No matter the outcome, PA-8 could very well be the most entertaining race on election night.

6 Responses

  1. Strouse’s task is the same as that faced by every Democrat who has ever won this district since 1932. Well, alright both of them. In fact because of the improved voter registration his task is easier. It’s an obvious and simple formula. He has to maximize the Democratic vote south of route one, make substantial inroads with the independents and pick up somewhere between 8% and 12% of the Republicans, mostly in central Bucks and along the river from Yardley to Tinicum. Even falling short of these goals he can still win because of the changed registration numbers. The way to do that, in my humble opinion is to wage a relentless and merciless campaign against the incumbent based on his record on social and economic issues. That fight can be waged on the ground, but mostly it must be waged on the air. For more than half a century this district has sent progressive and thoughtful candidates to Congress from both parties. Strouse can make the case that he, not the incumbent is in the tradition of former US Reps Biester and Greenwood and the late State Sen Ed Howard on issues like choice, gay rights and the environment. Elections are about differences and these two candidates are fundamentally different.

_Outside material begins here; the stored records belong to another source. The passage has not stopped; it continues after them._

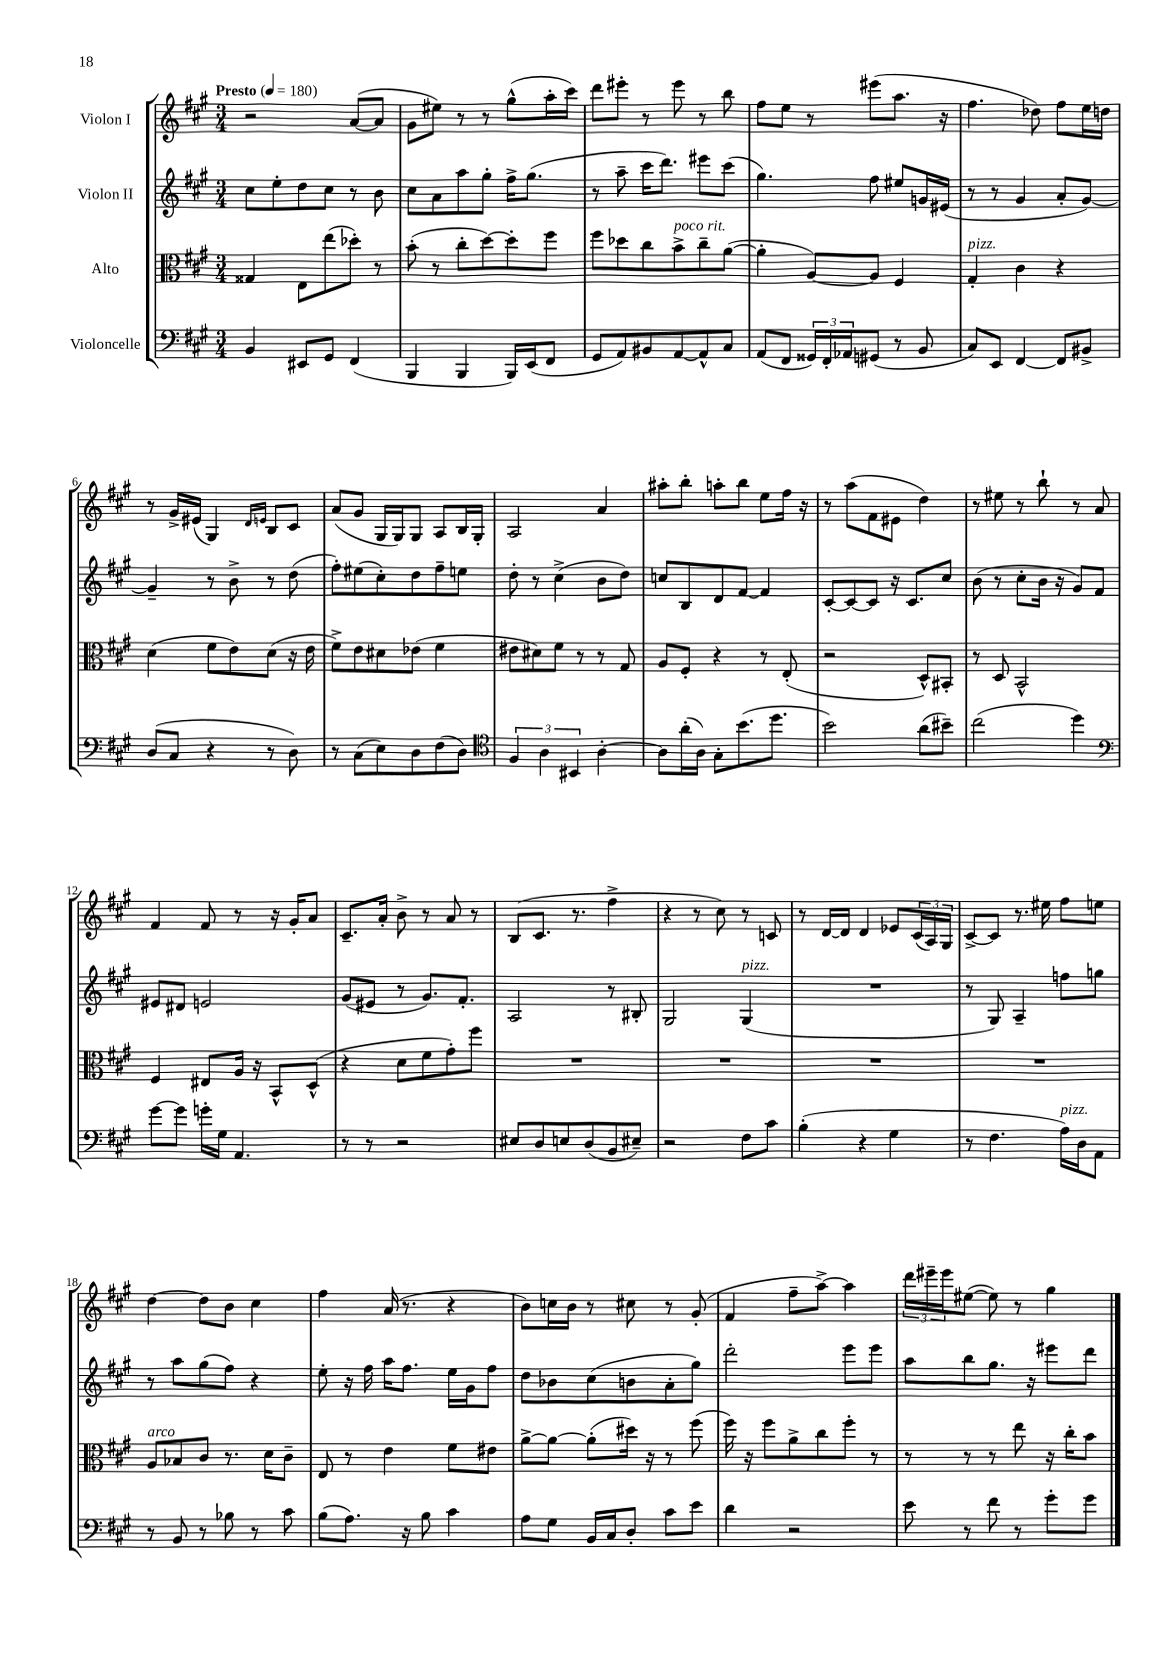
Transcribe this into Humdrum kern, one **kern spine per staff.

**kern	**kern	**kern	**kern
*staff4	*staff3	*staff2	*staff1
*clefF4	*clefC3	*clefG2	*clefG2
*k[f#c#g#]	*k[f#c#g#]	*k[f#c#g#]	*k[f#c#g#]
*M3/4	*M3/4	*M3/4	*M3/4
*MM180	*MM180	*MM180	*MM180
4BB	4G##	8cc#	2r
.	.	8ee'	.
8EE#	8E	8dd	.
8GG#	(8ee	8cc#	.
(4FF#	8dd-')	8r	([8a
.	8r	8b	8a]
=	=	=	=
4BBB	(8b'	8cc#	8g#
.	8r	8a	8ee#)
4BBB	8cc#'	8aa	8r
.	[8dd)	8gg#'	8r
16BBB)	8dd']	16ff#^	(8gg#^^
(16EE	.	(8.gg#	.
8FF#	8ff#	.	16aa'
.	.	.	16ccc#)
=	=	=	=
8GG#	8ff#	8r	8ddd
8AA)	8dd-	8aa~	8eee#'
8BB#	8cc#	16ccc#	8r
.	.	8.ddd)	.
[8AA	8b^	.	8eee#
8AA^^]	8cc#~	8eee#	8r
8C#	([8a	(8ccc#	8bb
=	=	=	=
(8AA	4a']	4.gg#)	8ff#
8FF#	.	.	8ee
24GG##)	[8A)	.	8r
24FF#'	.	.	.
24AA-	.	.	.
(8GG#	8A]	8ff#	(8eee#
8r	4F#	8ee#	8.aa
8BB	.	16g	.
.	.	(16e#	16r
=	=	=	=
8C#)	4G#'	8r	4.ff#
8EE	.	8r	.
[4FF#	4c#	4g#	.
.	.	.	8dd-)
8FF#]	4r	8a'	8ff#
8BB#^	.	[8g#)	16ee
.	.	.	16dd
=	=	=	=
(8D	(4d	4g#~]	8r
8C#	.	.	16g#^
.	.	.	(16e#
4r	8f#	8r	4G#)
.	8e)	8b^	.
.	.	.	16qqd
.	.	.	16qqe
8r	(8d	8r	8B
8D)	16r	(8dd	8c#
.	16e	.	.
=	=	=	=
8r	8f#^)	8ff#')	(8a
(8C#	8e	(8ee#	8g#
8E)	8d#	8cc#')	16G#
.	.	.	16G#)
8D	(8e-	8dd	8G#
(8F#	4f#	8ff#~	8A
8D)	.	8ee	16B
.	.	.	16G#'
=	=	=	=
*clefC4	*	*	*
6F#	8e#	8dd'	2A
.	8d#)	8r	.
6A	.	.	.
.	8f#	(4cc#^	.
6BB#	.	.	.
.	8r	.	.
[4A'	8r	8b	4a
.	8G#	8dd)	.
=	=	=	=
8A]	8A	8cc	8aa#'
(16a'	8F#'	8B	8bb'
16A)	.	.	.
8G#'	4r	8d	8aa'
(8.b	.	[8f#	8bb
.	8r	4f#]	8ee
8.dd	.	.	.
.	(8E'	.	16ff#
.	.	.	16r
=	=	=	=
2b)	2r	[8c#'	8r
.	.	8c#_	(8aa
.	.	8c#]	8f#
.	.	16r	8e#
.	.	8.c#	.
(8a	8D^^)	.	4dd)
8b#~)	8BB#'	8cc#	.
=	=	=	=
(2cc#	8r	(8b	8r
.	8D	8r	8ee#
.	2BB^^	8cc#'	8r
.	.	16b	8bb`
.	.	16r	.
4dd)	.	8g#)	8r
.	.	8f#	8a
=	=	=	=
*clefF4	*	*	*
[8g#	4F#	8e#	4f#
8g#]	.	8d#	.
16g'	8E#	2e	8f#
16G#	.	.	.
4.AA	16A	.	8r
.	16r	.	.
.	8BB^^	.	16r
.	.	.	16g#'
.	(8D^^	.	8a
=	=	=	=
8r	4r	(8g#	8.c#~
8r	.	8e#	.
.	.	.	16a'
2r	8d	8r	8b^
.	8f#	8.g#)	8r
.	8g#')	.	8a
.	.	8.f#'	.
.	8ff#	.	8r
=	=	=	=
8E#	2.r	2A	(8B
8D	.	.	8.c#
8E	.	.	.
.	.	.	8.r
(8D	.	.	.
8BB	.	8r	4ff#^
8E#~)	.	8B#'	.
=	=	=	=
2r	2.r	2G#	4r
.	.	.	8r
.	.	.	8cc#)
8F#	.	(4G#	8r
8c#	.	.	8c
=	=	=	=
(4B'	2.r	2.r	8r
.	.	.	[16d
.	.	.	16d]
4r	.	.	4d
4G#	.	.	8e-
.	.	.	(24c#
.	.	.	24A)
.	.	.	24G#
=	=	=	=
8r	2.r	8r	[8c#^
4.F#	.	8G#)	8c#]
.	.	4A~	8.r
.	.	.	16ee#
16A)	.	8ff	8ff#
16D	.	.	.
8AA	.	8gg	8ee
=	=	=	=
8r	8A	8r	[4dd
8BB	8B-	8aa	.
8r	8c#	(8gg#	8dd]
8B-	8.r	8ff#)	8b
8r	.	4r	4cc#
.	16d	.	.
8c#	8c#~	.	.
=	=	=	=
(8B	8E	8ee'	4ff#
8.A)	8r	16r	.
.	.	16ff#	.
.	4e	16aa	(16a
16r	.	8.ff#	8.r
8B	.	.	.
4c#	8f#	16ee	4r
.	.	16g#	.
.	8e#	8ff#	.
=	=	=	=
8A	[8a^	8dd	8b)
8G#	8a_	8b-	16cc
.	.	.	16b
16BB	(8a']	(8cc#	8r
16C#	.	.	.
8D'	16dd#)	8b	8cc#
.	16r	.	.
8c#	8r	8a'	8r
8e	(8ff#	8gg#)	(8g#'
=	=	=	=
4d	16ff#)	2ddd'	4f#
.	16r	.	.
.	8ff#	.	.
2r	8a^	.	8ff#~
.	8cc#	.	[8aa^)
.	8ff#'	8eee	4aa]
.	8r	8eee	.
=	=	=	=
8e	8r	8aa	24ddd
.	.	.	24eee#~
.	.	.	24eee#
8r	8r	8bb	([8ee#
8f#	8r	8.gg#	8ee#])
8r	8ee	.	8r
.	.	16r	.
8g#'	16r	8eee#	4gg#
.	16cc#'	.	.
8g#	8b	8ddd	.
==	==	==	==
*-	*-	*-	*-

Strouse needs to convince voters to vote against the incumbent and his greatest weapon is the incumbent’s voting record, which despite an occasional and deliberate vote cast to make him appear moderate is in line with the House Republican majority, the most right wing and reactionary Congress since the one taken on by Harry Truman in 1948. This race is winnable and assuming he can raise the money, define Fitzpatrick for what he is and turn out the Democrats Strouse can win it.

  2. Strouse moved into Bensalem a week before he announced that he was running for Congress but eventually paid cash for a house in Middletown.

  3. Fitzpatrick being a native of Levittown which encompasses 3 municipalities (Bristol, Falls, and Middletown Townships) and that he won Middletown, and was within 3 points of being even in both Falls and Bristol. This with Obama at the top of the ticket.
    Corbett may be a drain but Fitzpatrick out performed every candidate in the district by 10 points or more. Highly unlikely that Fitzpatrick will fall off and be defeated by a no name candidate who hails from an extremist 1%er family back ground.

    Fitzpatrick by 20

    Bucks Dems shoot themselves in the foot by nominating the worse of 2 candidates.

  4. Reasonable Rep- totall agree about the premise of the article. It would be fantastic thought to defeat Fitz and gain back the seat to further reduce the chances of a GOP majority in the House. Each Republican, no matter how moderate or reasonable he/she claims to be just empowers and enable the cuckoo birds. Sorry Fitz, but you have to go!

  5. Does the author realize that PA has closed primaries? He writes about Strouse having to “maintain his advantage” in certain areas, as if Strouse already faced the entire electorate (Dem/Rep/Ind) from those areas on May 20th.

    The geographical breakdown of a close primary election is interesting to see, but it in no way “provides a roadmap” to Strouse for winning a general election.